The Spirit of the Lord is upon me,
because he has anointed me
to bring good news to the poor.
He has sent me to proclaim release to the captives
and recovery of sight to the blind,
to let the oppressed go free,
to proclaim the year of the Lord’s favor.

Jesus called himself the embodiment of Jubilee. Joseph was the anti-Jubilee.

Even more appalling is the climactic final point in Hagee’s “prophetic overlay.” Joseph, he says, was released from prison “to stand by the side of the most powerful man on the Earth, which was Pharaoh.” That’s just like Jesus, Hagee continues, who was released from the “prison of death” and came “to stand at the right hand of the most powerful person in the universe, God Almighty.”

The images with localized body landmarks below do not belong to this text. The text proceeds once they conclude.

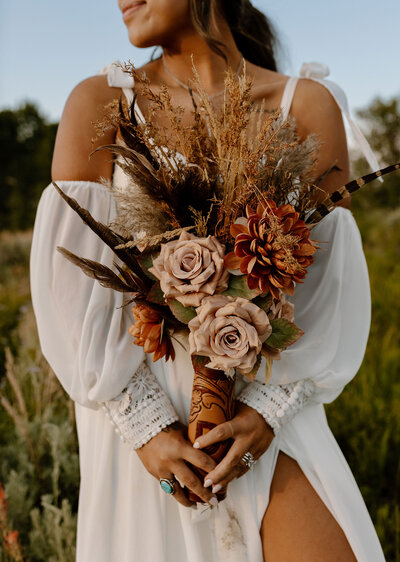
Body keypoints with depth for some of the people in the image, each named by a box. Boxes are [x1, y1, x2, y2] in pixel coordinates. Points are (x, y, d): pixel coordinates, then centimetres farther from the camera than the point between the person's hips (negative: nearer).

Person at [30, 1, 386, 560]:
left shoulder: (308, 105, -2)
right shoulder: (100, 103, -3)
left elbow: (333, 283, -2)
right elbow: (73, 283, -6)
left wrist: (269, 409, -11)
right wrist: (144, 423, -10)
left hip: (269, 401, 1)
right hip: (142, 404, 0)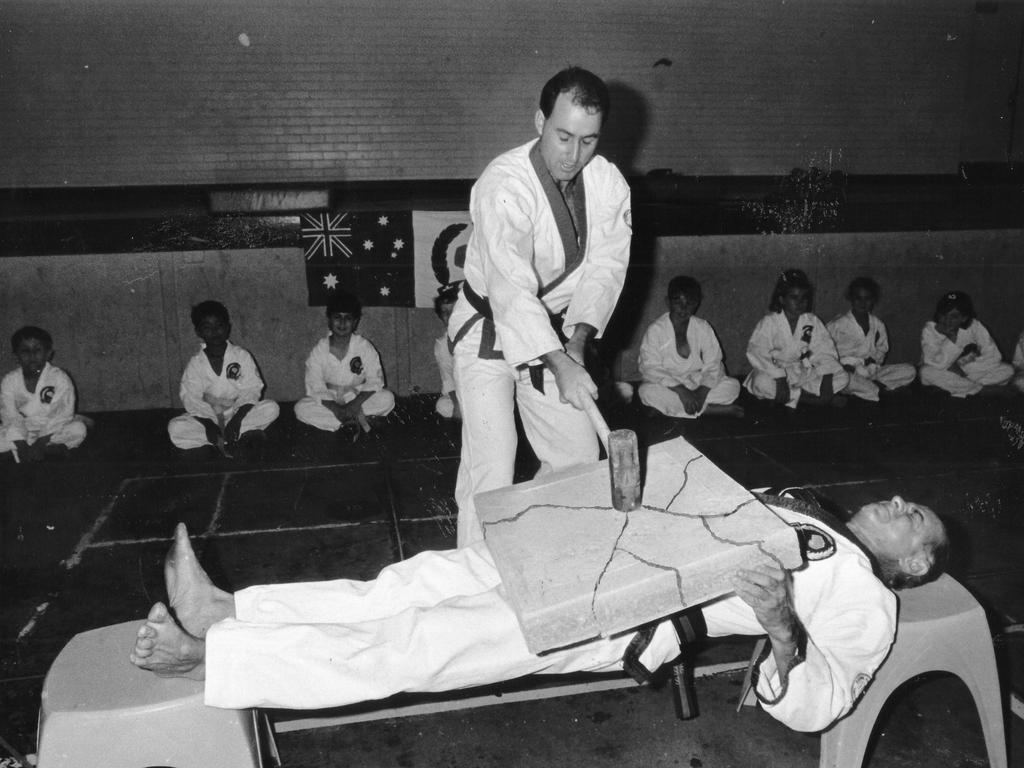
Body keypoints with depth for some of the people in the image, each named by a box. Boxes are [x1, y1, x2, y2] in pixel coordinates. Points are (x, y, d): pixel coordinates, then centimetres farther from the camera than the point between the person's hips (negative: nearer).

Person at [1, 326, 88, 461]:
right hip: (21, 433, 2)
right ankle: (55, 448, -26)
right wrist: (21, 445, -23)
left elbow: (64, 416, -17)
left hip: (51, 431, -2)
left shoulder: (60, 379, -13)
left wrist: (42, 441, -24)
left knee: (79, 429, -28)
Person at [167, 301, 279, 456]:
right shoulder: (195, 363, -2)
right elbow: (190, 399, -8)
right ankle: (241, 435, -27)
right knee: (175, 428, -26)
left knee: (271, 408, -24)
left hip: (239, 412, 0)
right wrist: (212, 425, -24)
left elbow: (252, 389, -10)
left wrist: (236, 419, -24)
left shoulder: (241, 356, -4)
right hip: (207, 416, 1)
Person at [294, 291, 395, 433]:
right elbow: (315, 388, -13)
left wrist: (356, 403, -27)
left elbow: (375, 380, -12)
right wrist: (336, 408, -28)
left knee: (387, 398, -25)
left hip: (358, 396, -1)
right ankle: (357, 418, -25)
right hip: (329, 400, 1)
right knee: (301, 408, -27)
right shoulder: (319, 351, -11)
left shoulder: (364, 347, -11)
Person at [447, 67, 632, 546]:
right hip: (488, 332, -5)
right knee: (491, 467, -12)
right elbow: (511, 287, -36)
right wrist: (559, 365, -44)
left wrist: (578, 340, -20)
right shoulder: (503, 186, -28)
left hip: (556, 333, 6)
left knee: (579, 457, 10)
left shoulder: (609, 184, -8)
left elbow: (605, 265, -6)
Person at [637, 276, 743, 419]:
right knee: (647, 391, -34)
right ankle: (709, 409, -27)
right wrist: (681, 391, -27)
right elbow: (651, 369, -17)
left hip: (698, 383, 2)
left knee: (733, 386, -16)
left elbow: (713, 365, -4)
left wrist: (702, 391, -22)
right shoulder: (655, 330, -11)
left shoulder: (703, 328, -2)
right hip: (668, 386, -2)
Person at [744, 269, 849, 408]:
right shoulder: (768, 323, -12)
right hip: (776, 372, -4)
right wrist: (780, 380, -29)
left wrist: (827, 381, -16)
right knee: (761, 383, -37)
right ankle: (807, 397, -19)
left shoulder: (812, 321, 0)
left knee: (843, 377, -13)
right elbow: (757, 354, -21)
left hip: (804, 374, 4)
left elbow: (824, 351, -2)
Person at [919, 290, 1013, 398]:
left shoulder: (974, 326, -13)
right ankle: (982, 389, -19)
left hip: (967, 371, 2)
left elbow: (994, 357, -15)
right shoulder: (930, 329, -18)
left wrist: (961, 364, -20)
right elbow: (938, 365, -26)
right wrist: (952, 339, -35)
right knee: (927, 372, -36)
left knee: (1008, 370, -16)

Hagee’s “prophetic overlay” of Joseph and Jesus thus ends by identifying God with Pharaoh. By presenting Joseph as a “type” of Jesus, he thereby winds up presenting Pharaoh as a “type” of God.

Oy. Not good.

This is particularly weird coming from a guy like John Hagee — a man who is obsessed with “Bible prophecy” and the book of Revelation. The ghost of Pharaoh haunts that book, from the beastly machine that Joseph first invented, to the liberating plagues of divine wrath sent to destroy the thrones of power.

Hagee’s weird little “prophetic overlay” about Joseph and Jesus thus highlights the way his “Bible prophecy” scheme turns the book of Revelation on its head. It portrays God as Pharaoh. It portrays Jesus as Joseph — “saving” the world by enslaving it with lethal coercion.

Like Tim LaHaye and the rest of the PMD “prophecy” crowd, Hagee doesn’t so much believe in a Second Coming as he does in a Second Chance. Like LaHaye, Hagee believes that Jesus got it wrong the first time around with all that proclaiming Jubilee and all that humbling himself unto death, loving your enemies, and all that regrettable inasmuch-as-you’ve-done-it-to-the-least-of-these business. So Hagee longs for a Second Coming in which Jesus returns to get his revenge, to destroy his enemies, ushering in the Millennium in a military coup.

This is how John Hagee’s “Bible prophecy” imagines the Second Coming of Jesus — as a replay of the story of Joseph. No thank you.